BEGIN Supplied records
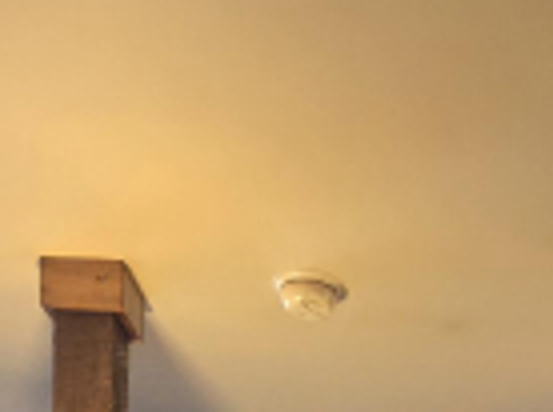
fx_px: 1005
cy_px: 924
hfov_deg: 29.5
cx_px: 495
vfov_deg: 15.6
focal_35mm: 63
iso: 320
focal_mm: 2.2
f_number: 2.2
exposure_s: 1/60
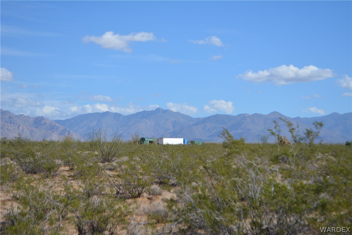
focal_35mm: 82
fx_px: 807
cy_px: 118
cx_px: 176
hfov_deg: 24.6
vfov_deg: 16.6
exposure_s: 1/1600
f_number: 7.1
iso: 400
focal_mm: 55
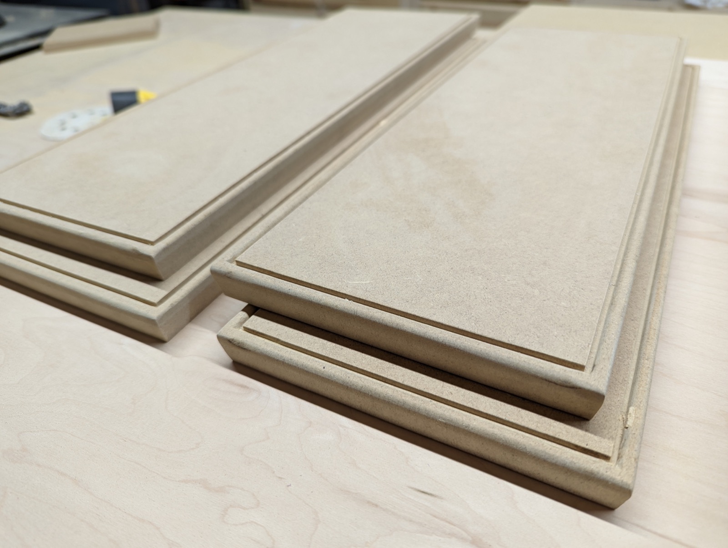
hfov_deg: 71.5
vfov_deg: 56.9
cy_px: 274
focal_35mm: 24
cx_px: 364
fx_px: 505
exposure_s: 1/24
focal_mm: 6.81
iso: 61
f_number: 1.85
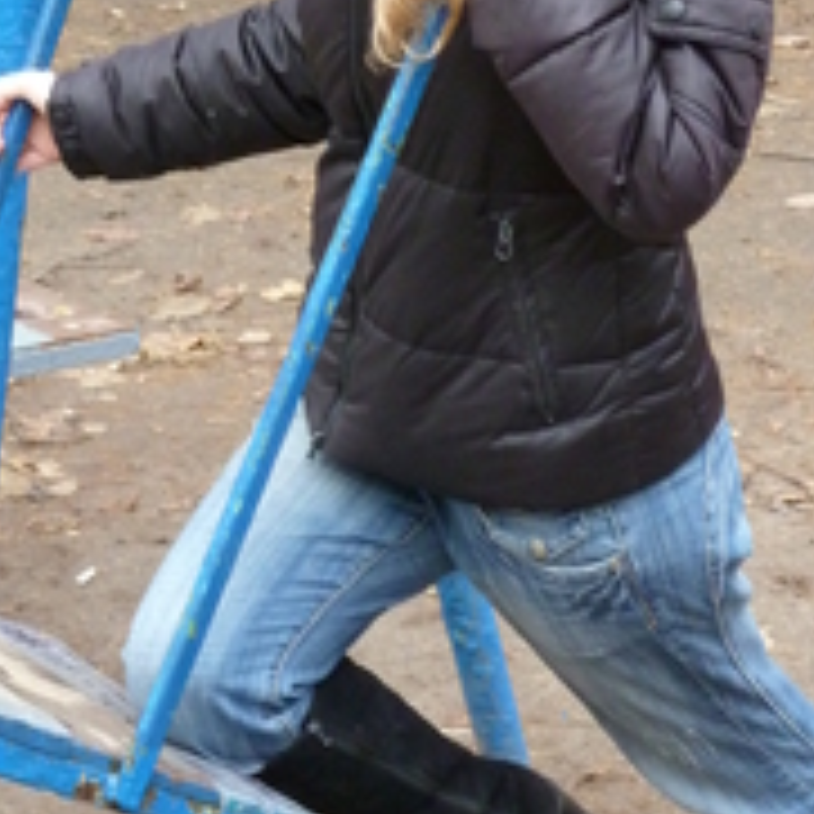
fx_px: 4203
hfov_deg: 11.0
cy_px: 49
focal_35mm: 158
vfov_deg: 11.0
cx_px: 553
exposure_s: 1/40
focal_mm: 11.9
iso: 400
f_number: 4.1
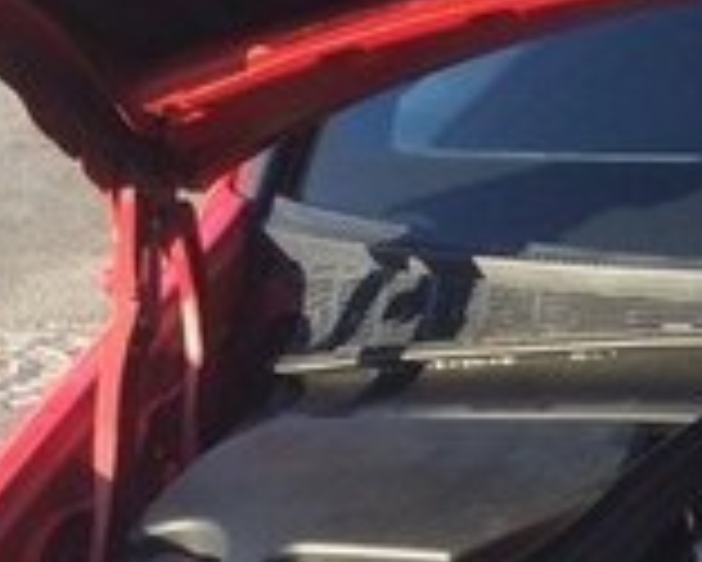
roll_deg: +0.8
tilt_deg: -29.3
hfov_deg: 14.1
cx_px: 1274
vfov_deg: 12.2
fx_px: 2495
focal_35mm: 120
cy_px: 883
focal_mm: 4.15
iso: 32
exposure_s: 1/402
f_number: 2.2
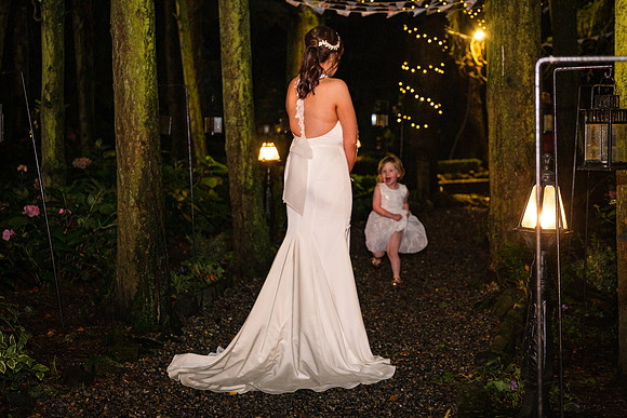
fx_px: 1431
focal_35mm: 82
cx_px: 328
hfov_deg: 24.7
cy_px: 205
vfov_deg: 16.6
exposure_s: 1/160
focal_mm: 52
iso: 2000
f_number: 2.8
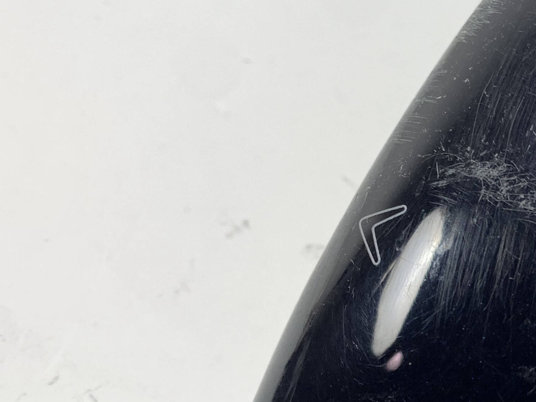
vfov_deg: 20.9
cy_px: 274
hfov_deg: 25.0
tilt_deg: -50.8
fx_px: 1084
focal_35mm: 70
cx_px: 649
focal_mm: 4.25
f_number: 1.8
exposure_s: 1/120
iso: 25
END Supplied records
**Work instruction:**
Every line of the data above should be repeated exactly. Omit the pictures.

**Worked solution:**
fx_px: 1005
cy_px: 924
hfov_deg: 29.5
cx_px: 495
vfov_deg: 15.6
focal_35mm: 63
iso: 320
focal_mm: 2.2
f_number: 2.2
exposure_s: 1/60
focal_35mm: 82
fx_px: 807
cy_px: 118
cx_px: 176
hfov_deg: 24.6
vfov_deg: 16.6
exposure_s: 1/1600
f_number: 7.1
iso: 400
focal_mm: 55
hfov_deg: 71.5
vfov_deg: 56.9
cy_px: 274
focal_35mm: 24
cx_px: 364
fx_px: 505
exposure_s: 1/24
focal_mm: 6.81
iso: 61
f_number: 1.85
fx_px: 4203
hfov_deg: 11.0
cy_px: 49
focal_35mm: 158
vfov_deg: 11.0
cx_px: 553
exposure_s: 1/40
focal_mm: 11.9
iso: 400
f_number: 4.1
roll_deg: +0.8
tilt_deg: -29.3
hfov_deg: 14.1
cx_px: 1274
vfov_deg: 12.2
fx_px: 2495
focal_35mm: 120
cy_px: 883
focal_mm: 4.15
iso: 32
exposure_s: 1/402
f_number: 2.2
fx_px: 1431
focal_35mm: 82
cx_px: 328
hfov_deg: 24.7
cy_px: 205
vfov_deg: 16.6
exposure_s: 1/160
focal_mm: 52
iso: 2000
f_number: 2.8
vfov_deg: 20.9
cy_px: 274
hfov_deg: 25.0
tilt_deg: -50.8
fx_px: 1084
focal_35mm: 70
cx_px: 649
focal_mm: 4.25
f_number: 1.8
exposure_s: 1/120
iso: 25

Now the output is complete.